遅刻魔の事は諦めて校舎に入ると、一般生徒の登校時間には早過ぎるせいもあって、ちらほら歩いているのは皆教員。
その一人一人に丁寧に挨拶をしつつ、アルフレドは生徒指導部長のもとへと急いだ。
の、だが。
まだ教師しか来ていないと思われる一階の長い廊下を進んでいると、
突如、二人の男女が彼に飛び付いて来た。
助けてくれと言いながら。
……そう、ダイナミック方向音痴の姉弟である。
話を聞いてみると――聞く前に向こうから話し出したのだが――、この二人、修学旅行の前日に続き昨夜も家に帰りそびれたらしい。

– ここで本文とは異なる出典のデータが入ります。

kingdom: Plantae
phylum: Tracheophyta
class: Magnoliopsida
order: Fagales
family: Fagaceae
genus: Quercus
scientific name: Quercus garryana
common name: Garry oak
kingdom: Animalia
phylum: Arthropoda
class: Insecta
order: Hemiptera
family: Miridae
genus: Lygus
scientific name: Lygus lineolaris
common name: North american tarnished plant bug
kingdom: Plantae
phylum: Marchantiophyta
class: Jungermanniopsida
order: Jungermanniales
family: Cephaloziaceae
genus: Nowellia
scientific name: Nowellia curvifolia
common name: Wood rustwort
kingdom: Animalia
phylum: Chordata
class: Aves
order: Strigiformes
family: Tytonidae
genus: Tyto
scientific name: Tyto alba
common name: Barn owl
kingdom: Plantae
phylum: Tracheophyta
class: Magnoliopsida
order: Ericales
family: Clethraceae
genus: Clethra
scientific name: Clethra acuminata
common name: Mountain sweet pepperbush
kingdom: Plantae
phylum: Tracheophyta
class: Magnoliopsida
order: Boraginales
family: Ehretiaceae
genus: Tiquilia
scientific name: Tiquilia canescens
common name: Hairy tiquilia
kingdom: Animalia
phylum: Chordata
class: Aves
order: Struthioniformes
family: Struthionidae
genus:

そもそも、家に帰るどころか校舎から出る事すら出来なかったと言う。
一言喋る度に腹の虫が鳴き出す姉と、放っておいたらフラフラどこかへ行ってしまいそうな弟。
またも溜息をつくアルフレド。
「仕方ありませんね。教室まで送って差し上げますから付いて来て下さい」
流石生徒会副会長バルツァー君、全校生徒の名前とクラスは把握済みである。
が、彼はわかっていなかった。
この双子の辞書に“付いて行く”という文字が存在しない事を。
本来なら一分と掛からず行ける筈の一年生の教室に、
出発後五秒ではぐれた二人を捜し回った末、アルフレドが双子を送り届けたのはそれから三十分経ってからであった。